Richland Creek is a 5.25 mi long 2nd order tributary to Crabtree Creek in Raleigh, North Carolina that rises in a pond on the North Carolina State Fairgrounds. The creek then flows north across I-40 and through Schenck Forest to eventually join Crabtree Creek. The watershed is mainly developed with about 30% of it forested.

==Course==
Richland Creek rises in a pond on the North Carolina State Fairgrounds and then flows north across I-40 and through Schenck Forest to join Crabtree Creek. The watershed is about 30% forested.

==Watershed==
Reedy Creek drains 4.44 sqmi of area and is underlaid by the Raleigh terrane geologic formation. The watershed receives an average of 46.3 in/year of precipitation and has a wetness index of 407.29.

== Development ==
In 2024, Pacific Elm Properties and the Carolina Hurricanes requested rezoning for a proposed Raleigh Sports and Entertainment District. The proposal included a mixed-use subdistrict, Zone C, with retail, residential and office space along the creek, with buildings up to 40 stories high.

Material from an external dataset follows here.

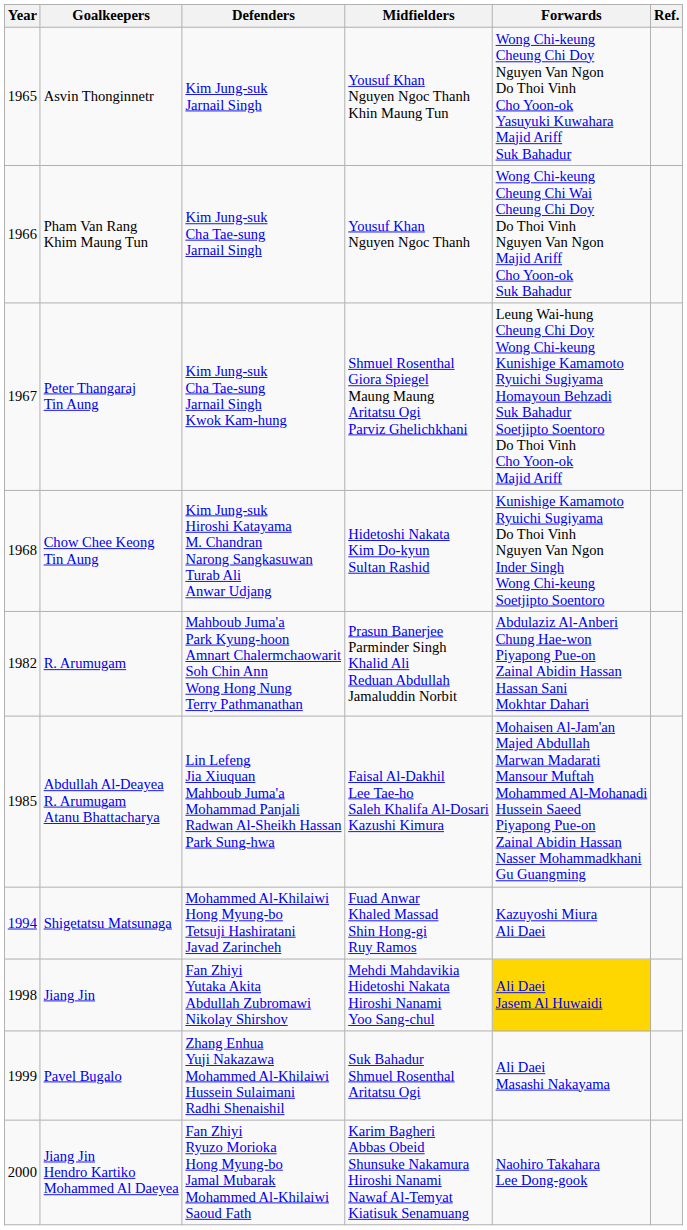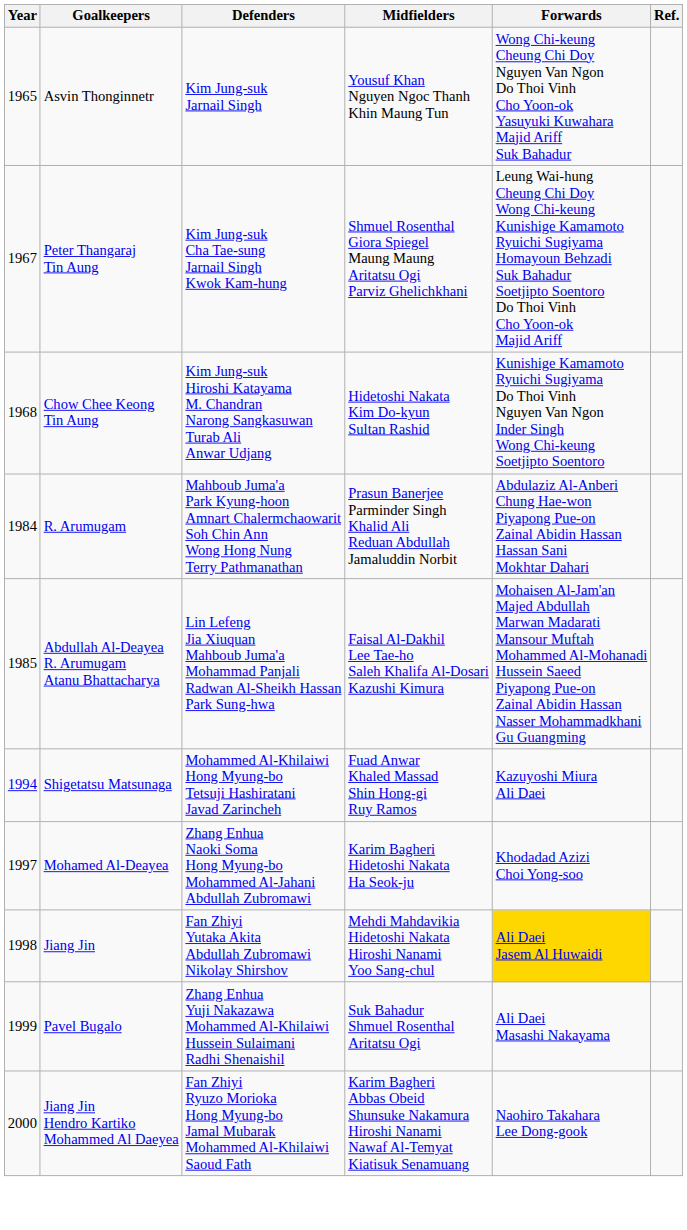- row: 1966 | Pham Van Rang Khim Maung Tun | Kim Jung-suk Cha Tae-sung Jarnail Singh | Yousuf Khan Nguyen Ngoc Thanh | Wong Chi-keung Cheung Chi Wai Cheung Chi Doy Do Thoi Vinh Nguyen Van Ngon Majid Ariff Cho Yoon-ok Suk Bahadur
R. Arumugam | Year: 1982 -> 1984
+ row: 1997 | Mohamed Al-Deayea | Zhang Enhua Naoki Soma Hong Myung-bo Mohammed Al-Jahani Abdullah Zubromawi | Karim Bagheri Hidetoshi Nakata Ha Seok-ju | Khodadad Azizi Choi Yong-soo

The Triangle Land Conservancy has helped to preserve two areas along the creek, one at the site of the proposed Duraleigh Connector and one at the former Walton Farm at the boundary of Umstead Park.

== Wastewater ==
In March 2021, over 57,000 gallons of raw sewage spilled from a manhole near a tributary of the creek in West Raleigh. The spill was attributed to "wipes and rope in a sewer gravity main."

In July 2021, heavy rainfall from Tropical Storm Elsa caused 62,000 gallons of untreated wastewater to spill into a tributary of the creek in Franklin County.